In Nieu-Bethesda, a village of 1,500 people some 750 km (470 miles) south of Johannesburg, the only permanent water supply since it was founded by frontiersmen in the mid-1800s has been a spring that wells up from deep within the surrounding mountains. Any interruption to that spring’s flow or quality and the town of Nieu-Bethesda risks dying out, making it an extreme example of the threat to water safety that has sparked concern at fracking sites around the world.
“Shell must stay away from here,” said 59-year-old Molly Nikelo, an unemployed grandmother who supplements her meagre monthly state hand-out by cultivating a small plot of rare purple garlic for sale in expensive eateries in Durban. “What about the water? It supplies everybody and only comes from one place. People drink it, wash in it and grow vegetables with it. I’ve drunk this water every day of my life and I’ve never been to hospital.”
Emotions are also being stirred by the legacy of white-minority rule that has left a handful of wealthy whites in control of most of South Africa’s land, and blacks in dead-end townships waiting for jobs that never arrive.
“It has become a very nasty racial issue,” said Samuel Zakay, a church minister who came down against fracking after “considerable thought and prayer”.
“People have accused us black ministers of siding with these rich white people,” he told Reuters in Graaff-Reinet, a typical Karoo town of quaint, white-washed cottages and Cape Dutch-style buildings with their distinctive rounded gables.
The pro-fracking lobby are adamant that whites are going to have to give some ground for the greater good, but insist they have nothing to fear.
The people against this project are a few wealthy white residents “who fear losing out”, according to Booysen, the pro-fracking activist. “But this is not Zimbabwe where you take farms without compensation. And we are also concerned about the environment. I live here as well, you know.”
For Shell too, the stakes are high.
Having missed out on the U.S. shale gas revolution, South Africa offers a catch-up play and if it can pull off the technology in the Karoo, the firm will be well-placed to tackle the shale gas lodestone in China.
The world’s most populous nation has the biggest estimated reserves, at 1,115 tcf, most of it thought to sit beneath remote, semi-desert regions similar to the Karoo.
Analysts say Shell will likely be able to conquer the technological challenge of fracking in the Karoo, but some are less certain that it can make money out of it.
To minimise the visual impact and its physical footprint, Mohale says Shell is looking to build 32 wells on each 100-metre-by-100 metre fracking “pad”, compared to the six wells per pad widely used in North Dakota in the United States.
It is also adamant it will not compete with people in the Karoo for water, but can avoid trucking it in – often several thousand trips are needed per well – by drilling down to brackish aquifers as much as 4 kilometres underground, sucking up the water, cleaning it, and then using it to frack.

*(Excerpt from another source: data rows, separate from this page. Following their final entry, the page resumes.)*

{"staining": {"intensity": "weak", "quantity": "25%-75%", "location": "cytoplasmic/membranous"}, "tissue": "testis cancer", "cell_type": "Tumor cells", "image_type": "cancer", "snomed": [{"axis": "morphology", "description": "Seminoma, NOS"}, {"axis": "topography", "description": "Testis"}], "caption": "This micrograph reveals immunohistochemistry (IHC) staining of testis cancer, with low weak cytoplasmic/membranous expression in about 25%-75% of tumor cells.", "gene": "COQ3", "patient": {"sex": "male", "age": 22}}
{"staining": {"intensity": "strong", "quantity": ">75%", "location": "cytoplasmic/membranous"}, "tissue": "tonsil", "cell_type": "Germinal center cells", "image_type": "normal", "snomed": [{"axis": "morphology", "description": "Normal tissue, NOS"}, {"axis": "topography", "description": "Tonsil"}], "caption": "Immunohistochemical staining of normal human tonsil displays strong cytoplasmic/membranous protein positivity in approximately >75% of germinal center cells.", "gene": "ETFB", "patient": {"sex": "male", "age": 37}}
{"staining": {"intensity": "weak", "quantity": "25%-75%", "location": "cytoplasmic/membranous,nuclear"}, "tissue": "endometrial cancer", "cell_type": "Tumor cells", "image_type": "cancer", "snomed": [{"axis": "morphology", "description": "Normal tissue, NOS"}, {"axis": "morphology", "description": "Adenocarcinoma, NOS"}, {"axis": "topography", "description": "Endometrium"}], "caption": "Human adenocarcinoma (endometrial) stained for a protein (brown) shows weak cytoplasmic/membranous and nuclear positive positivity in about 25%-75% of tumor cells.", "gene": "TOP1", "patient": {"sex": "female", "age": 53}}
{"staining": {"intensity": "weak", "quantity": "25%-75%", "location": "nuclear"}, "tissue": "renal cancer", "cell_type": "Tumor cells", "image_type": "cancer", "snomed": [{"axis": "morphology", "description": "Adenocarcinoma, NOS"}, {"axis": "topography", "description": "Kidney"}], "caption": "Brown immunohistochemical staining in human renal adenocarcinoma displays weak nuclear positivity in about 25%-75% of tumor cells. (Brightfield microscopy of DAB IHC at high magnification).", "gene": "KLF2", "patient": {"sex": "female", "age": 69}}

However, all this pumping and purifying imposes significant costs, and the 10-year outlook for global gas prices is not in Shell’s favour, analysts say.
“One of the things about shale is that it is a manufacturing process. It’s not an exploration and production process,” said Philip Verleger, an independent U.S. energy analyst.
“It doesn’t work if you have to spend huge sums of money finding water, sand or other material.”